Mutations of N:R203 and N:G204 across the phylogenetic tree of SARS-CoV-2.
Shown are global sequence samples mostly representing sequences of the recent 6 months, with clade labels and color-coded amino acid at positions 203 and 204. The ancestral combination of R203/G215 is shown in green, the mutation 203 M of the Delta VOC in blue, the combination 203 K/204 R common to Alpha and Omicron VOCs in yellow, and the combination 203 K/204 P defining in the Omicron XEC variant in orange. The phylogenetic tree was generated by Nextstrain (Hadfield et al., 2018).

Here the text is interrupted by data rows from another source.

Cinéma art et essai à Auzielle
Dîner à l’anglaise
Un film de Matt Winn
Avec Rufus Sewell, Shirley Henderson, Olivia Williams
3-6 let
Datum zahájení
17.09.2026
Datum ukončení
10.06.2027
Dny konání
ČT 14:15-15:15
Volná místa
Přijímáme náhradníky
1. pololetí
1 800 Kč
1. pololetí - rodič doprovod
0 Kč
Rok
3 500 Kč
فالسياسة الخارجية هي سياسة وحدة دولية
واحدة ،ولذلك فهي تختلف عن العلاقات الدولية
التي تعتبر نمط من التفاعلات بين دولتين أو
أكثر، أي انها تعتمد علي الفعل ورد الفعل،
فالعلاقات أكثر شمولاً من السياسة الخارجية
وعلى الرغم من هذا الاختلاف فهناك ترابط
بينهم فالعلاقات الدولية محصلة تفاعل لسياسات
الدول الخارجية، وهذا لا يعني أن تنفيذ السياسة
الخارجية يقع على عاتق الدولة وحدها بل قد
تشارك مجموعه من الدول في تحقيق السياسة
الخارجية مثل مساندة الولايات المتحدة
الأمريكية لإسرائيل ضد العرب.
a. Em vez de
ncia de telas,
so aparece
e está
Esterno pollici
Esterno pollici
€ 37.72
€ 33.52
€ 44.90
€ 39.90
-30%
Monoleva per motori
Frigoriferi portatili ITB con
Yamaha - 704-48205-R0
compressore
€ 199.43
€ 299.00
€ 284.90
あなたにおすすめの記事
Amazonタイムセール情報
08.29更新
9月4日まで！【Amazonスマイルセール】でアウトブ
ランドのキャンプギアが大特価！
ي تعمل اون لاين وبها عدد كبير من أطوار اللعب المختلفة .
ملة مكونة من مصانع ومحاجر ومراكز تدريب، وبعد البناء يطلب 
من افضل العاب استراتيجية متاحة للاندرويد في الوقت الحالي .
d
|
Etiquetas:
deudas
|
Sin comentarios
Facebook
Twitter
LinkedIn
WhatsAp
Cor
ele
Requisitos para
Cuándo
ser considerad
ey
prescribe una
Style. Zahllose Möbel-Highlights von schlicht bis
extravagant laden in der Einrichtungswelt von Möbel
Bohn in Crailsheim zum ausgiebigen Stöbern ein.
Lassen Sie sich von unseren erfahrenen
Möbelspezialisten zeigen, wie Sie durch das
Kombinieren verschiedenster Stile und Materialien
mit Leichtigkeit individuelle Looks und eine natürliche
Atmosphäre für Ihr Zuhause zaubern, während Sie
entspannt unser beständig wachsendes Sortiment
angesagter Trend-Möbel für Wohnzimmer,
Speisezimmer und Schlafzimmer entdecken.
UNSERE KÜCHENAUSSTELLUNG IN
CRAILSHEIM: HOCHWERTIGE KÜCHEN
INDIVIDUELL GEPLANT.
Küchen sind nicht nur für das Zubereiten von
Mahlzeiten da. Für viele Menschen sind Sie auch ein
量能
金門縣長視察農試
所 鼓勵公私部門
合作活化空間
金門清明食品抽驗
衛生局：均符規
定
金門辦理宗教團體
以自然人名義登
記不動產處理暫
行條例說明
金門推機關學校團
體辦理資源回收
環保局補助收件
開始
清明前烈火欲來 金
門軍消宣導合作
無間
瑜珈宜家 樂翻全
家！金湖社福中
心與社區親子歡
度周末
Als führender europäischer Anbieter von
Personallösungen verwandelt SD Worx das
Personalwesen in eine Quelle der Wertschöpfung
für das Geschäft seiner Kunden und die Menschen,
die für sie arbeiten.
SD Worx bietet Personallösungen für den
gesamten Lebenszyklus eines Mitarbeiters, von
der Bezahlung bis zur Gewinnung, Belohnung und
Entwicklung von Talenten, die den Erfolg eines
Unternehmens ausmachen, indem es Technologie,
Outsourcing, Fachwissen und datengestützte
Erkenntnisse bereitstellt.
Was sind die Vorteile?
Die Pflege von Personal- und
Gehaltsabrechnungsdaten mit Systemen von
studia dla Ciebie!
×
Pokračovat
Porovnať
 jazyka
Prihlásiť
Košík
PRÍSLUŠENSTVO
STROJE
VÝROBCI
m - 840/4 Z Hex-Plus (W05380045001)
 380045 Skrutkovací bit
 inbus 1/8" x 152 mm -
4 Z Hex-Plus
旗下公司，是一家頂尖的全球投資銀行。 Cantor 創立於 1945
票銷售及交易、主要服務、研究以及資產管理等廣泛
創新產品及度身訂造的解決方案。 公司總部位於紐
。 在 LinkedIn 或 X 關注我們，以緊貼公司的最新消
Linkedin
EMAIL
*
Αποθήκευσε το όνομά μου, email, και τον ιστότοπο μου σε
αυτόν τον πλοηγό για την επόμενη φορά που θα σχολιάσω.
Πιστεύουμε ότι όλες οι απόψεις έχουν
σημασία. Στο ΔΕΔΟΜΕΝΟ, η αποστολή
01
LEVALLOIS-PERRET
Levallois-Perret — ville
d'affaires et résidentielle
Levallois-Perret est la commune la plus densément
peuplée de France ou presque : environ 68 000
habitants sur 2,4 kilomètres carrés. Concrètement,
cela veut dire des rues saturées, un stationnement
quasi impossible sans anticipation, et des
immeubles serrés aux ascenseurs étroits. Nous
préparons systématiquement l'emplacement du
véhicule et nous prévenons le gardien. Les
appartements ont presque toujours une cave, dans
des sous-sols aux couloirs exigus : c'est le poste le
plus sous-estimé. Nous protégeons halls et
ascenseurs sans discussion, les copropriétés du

In conclusion, it has been proposed that mutations in SARS-CoV-2 N protein that affect viral assembly can impact infectivity and fitness (Bouhaddou et al., 2023; Syed et al., 2024; Wu et al., 2021; Zhao et al., 2022). We believe the observed modulations of the RNP assembly and stability studied here highlight a key mechanism for this. Although effects on fitness of viruses carrying N mutations are most likely multi-factorial, they have been observed in reverse genetics tissue culture experiments previously for N:R203K/G204R (Johnson et al., 2022; Mears et al., 2025; Wu et al., 2021), N:G215C (Kubinski et al., 2024), and in the present work for N:P13L. On the other hand, the rise of new variants of concern was usually dominated by their spike protein mutations (with the exception of 21I replacement by 21J which has identical spike mutations but acquired N:G215C Marchitelli et al., 2021; Stern et al., 2021; Zhao et al., 2022 in the rise of Delta variant), and in many cases, N mutations of previously dominant variants were completely replaced by another set of N mutations (dramatically exemplified in the displacement of Delta by Omicron variants). This reinforces the view that these N mutations are secondary to alterations in the immune landscape and transmissibility as the primary driver of evolution (Markov et al., 2023). Nonetheless, the remarkable plasticity of RNPs offers multiple avenues to modulate stability and to compensate for potentially RNP-destabilizing effects of mutations that are beneficial in other ways. In convergent evolution, this has been a constant theme of N protein mutations throughout the SARS-CoV-2 pandemics up until today. We hypothesize that the ‘fuzziness’ and pleomorphic ability of RNP assembly, with its variable distribution of overall binding energy into several different weak or ultra-weak protein interfaces, and the poor structural definition ranging from flexible chain configurations to polydisperse oligomeric states, provides an evolutionary advantage of orchestrated disorder to promote epistatic interactions and facilitate host adaptation.